Fallout from the slowing economy is reaching well into the highest services levels with even the largest IT consulting companies and outsourcers facing cutbacks and layoffs.
But it could mean that the end of the tough times is near.
The biggest cuts are being felt by the Big 5 professional services organizations, with Cap Gemini Ernst & Young SA cutting 2,700 jobs and Accenture Ltd. cutting 1,400. The major outsourcers are also feeling the pinch. IBM Global Services revealed earlier this month that it is cutting 1,000 jobs, and Electronic Data Systems Corp.s struggling A.T. Kearney unit is cutting 400.
The numbers may seem small to companies that employ hundreds of thousands of workers, but the effects of the downturn—both positive and negative—are more subtle.
“Consultants are often the precursor for good times and bad times,” said Tom Rodenhauser, principal at Consulting Information Services LLC, in Keene, N.H. “In a sense, they are last to be affected by the downturn and often the first to show the upturn is on the way. So they have a small window of experiencing pain, but the pain is pretty noticeable.”
“The sales cycle on a consulting project is typically six to nine months. If that starts drying up, you dont see the effects of it for six to nine months,” said Rodenhauser, whose organization is releasing a new study at the end of the month called “The Market for Management Consultancy Services in the USA: 2001 to 2006.” For the first half of this year, the market grew at a mere 3 percent, the study found.
The pipeline is even longer for big outsourcers such as EDS, said Linda Cohen, an analyst at Gartner Inc., in Stamford, Conn.
But the primary motivation behind many of those outsourcing deals has shifted away from once-dominant business process re-engineering aims.
“It has come back to show me how you can save me money,” said Bob Zapfel, general manager of IBMs strategic outsourcing and integrated technology services, in Somers, N.Y.
Outsourcers are also seeing a shift in demand and are having to “rebalance” their skill sets, said Charles Ansley, president of EDS Information Solutions U.S. unit, in Plano, Texas.
Still, the weakening economy has been less harsh to the big outsourcers than to smaller IT services companies.
“The biggest brands are being hit the least,” said Dean McMann, CEO at The Ransford Group, a Houston consulting company. “Some of the smaller firms of up to $500 million have had to lay off up to 50 percent of their people—especially IT consulting firms that did anything around implementation of software or firms that did augmentation of internal technical staffs.”

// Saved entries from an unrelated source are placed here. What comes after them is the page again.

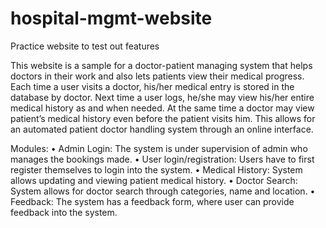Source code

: # hospital-mgmt-website
Practice website to test out features

This website is a sample for a doctor-patient managing system that helps doctors in their work and also lets patients view their medical progress. Each time a user visits a doctor, his/her medical entry is stored in the database by doctor. Next time a user logs, he/she may view his/her entire medical history as and when needed. At the same time a doctor may view patient’s medical history even before the patient visits him. This allows for an automated patient doctor handling system through an online interface.

Modules:
•	Admin Login: The system is under supervision of admin who manages the bookings made. 
•	User login/registration: Users have to first register themselves to login into the system. 
•	Medical History: System allows updating and viewing patient medical history. 
•	Doctor Search: System allows for doctor search through categories, name and location.
•	Feedback: The system has a feedback form, where user can provide feedback into the system.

The byword for the Big 5 consulting companies is retrenchment. “They were spending all their money and time building up for ERP [enterprise resource planning] and e-business integration skills, and you dont want that anymore. Its not like you can take those people and have them do management consulting,” Gartners Cohen said.
“You purge them, hire less expensive people and train them. That is how the machine works,” she said.
But the rebalancing act that many of the large companies must carry out as demand for different skill sets shifts is a complex exercise. Most companies anticipate a rekindling of demand for e-business integration services once decisions are made to move delayed projects onto the front burner. Although no one knows the exact time frame, many expect demand to pick up again in the first or second quarter of next year.
To prepare for that demand but keep its costs down in the interim—and in preparation for its initial public offering—Accenture took a more creative approach to cutting back. The company last month instituted a voluntary sabbatical leave program targeted at more seasoned consultants, who are allowed to leave the company for anywhere from six to 12 months and still retain 20 percent of their pay.
“It lets us retain the highly talented people we spent so much time training [and] helps us reduce costs in the downturn. And it enables us to provide the flexibility people are looking for,” said Larry Solomon, managing partner for U.S. operations at Accenture, in Philadelphia.
The program has already exceeded Accentures estimate of 800 participants—about 1,000 have signed up for the FlexLeave program.